Travel after heart surgery
George: If i need a valve surgery and bypass surgery and want to come to Cleveland Clinic, how long do I need to wait before I fly home?
Also – if I have surgery in June – would I feel up to taking a longer flight in September to Europe? Is that safe?
Per Wierup, MD, PhD: Our patients typically stay in the hotel for two days after being discharged from Cleveland Clinic. At that point, they are having a checkup in the outpatient clinic before flying home. There should not be any problems in flying to Europe two months after surgery.
Pain after heart surgery
FenceGuy: Five years ago, just before my 53rd birthday, I had a triple heart bypass surgery. I have had pain constantly since the open heart surgical procedure. My left upper chest in one exact spot hurts so bad I can’t stand a shirt to touch my chest. Unfortunately I am left handed and am limited in many activities. I have been back my cardiothoracic surgeon here in Lancaster, Pa. I have been to a neurologist and had an MRI series done, the orthopedic surgeon. The only thing that helps a little and is short lived is a heavy course of oral steroids. I have been on 1000mg of Gabapentin 3x/day TID. I would give anything to be able to do normal activities like throwing a ball, tennis etc.
Per Wierup, MD, PhD: Since it seems related to the wound, I would suggest to have your sternal wires removed and also having an evaluation to see whether you have unstable healing of your sternal bone. Always after any type of bypass surgery, your cardiologist needs to evaluate you to make sure you don't have ischemia in your heart.

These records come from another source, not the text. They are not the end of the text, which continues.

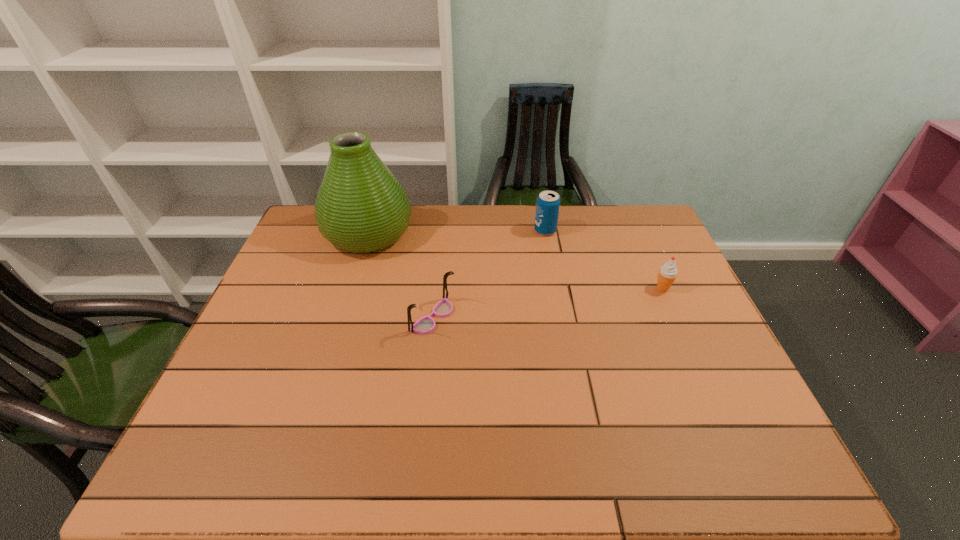
Find the location of a particular element. the tallest object is located at coordinates (361, 207).

The height and width of the screenshot is (540, 960). I want to click on the leftmost object, so click(x=361, y=207).

Where is `soda can`? soda can is located at coordinates (548, 202).

At what (x,y) coordinates should I click in order to perform the action: click on the nearest object. Please return your answer as a coordinate pair (x, y). The image size is (960, 540). Looking at the image, I should click on (425, 325).

This screenshot has height=540, width=960. Identify the location of spectacles. (425, 325).

The height and width of the screenshot is (540, 960). I want to click on the third farthest object, so click(x=667, y=273).

Where is `icecream`? The width and height of the screenshot is (960, 540). icecream is located at coordinates (667, 273).

At what (x,y) coordinates should I click in order to perform the action: click on free space located 0.320m on the front of the vase. Please return your answer as a coordinate pair (x, y). Image resolution: width=960 pixels, height=540 pixels. Looking at the image, I should click on (334, 343).

Where is `blank space located on the front of the second object from right to left`? Image resolution: width=960 pixels, height=540 pixels. blank space located on the front of the second object from right to left is located at coordinates (553, 275).

At what (x,y) coordinates should I click in order to perform the action: click on vacant space situated on the left of the spectacles. Please return your answer as a coordinate pair (x, y). Looking at the image, I should click on (296, 318).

Emergency Stroke Transport
earl359: Does Cleveland Clinic still do hospital-to-hospital emergency transports for heart attacks and major strokes? I live near Youngstown, and it was in the news about two weeks ago about how there was a huge delay because an emergency chopper landed at our small airport and the gate was locked, and the fire chief didn't have the key to get in, and so it raised a question in my mind why they didn't transport directly from the hospitals rooftops? Do they do that anymore? And if it would be a good idea for a stroke person to be taken by ground ambulance to Cleveland Clinic from my home (100 miles). My reasoning being that Cleveland is a comprehensive stroke center and that proper treatment there would be worth the drive time because the ambulance could provide medical treatment on the way?
Per Wierup, MD, PhD: Yes, of course we do emergency transport.
This information is provided by Cleveland Clinic as a convenience service only and is not intended to replace the medical advice of your doctor or health care provider. Please consult your health care provider for advice about a specific medical condition. Please remember that this information, in the absence of a visit with a health care professional, must be considered as an educational service only and is not designed to replace a physician's independent judgment about the appropriateness or risks of a procedure for a given patient. The views and opinions expressed by an individual in this forum are not necessarily the views of the Cleveland Clinic institution or other Cleveland Clinic physicians.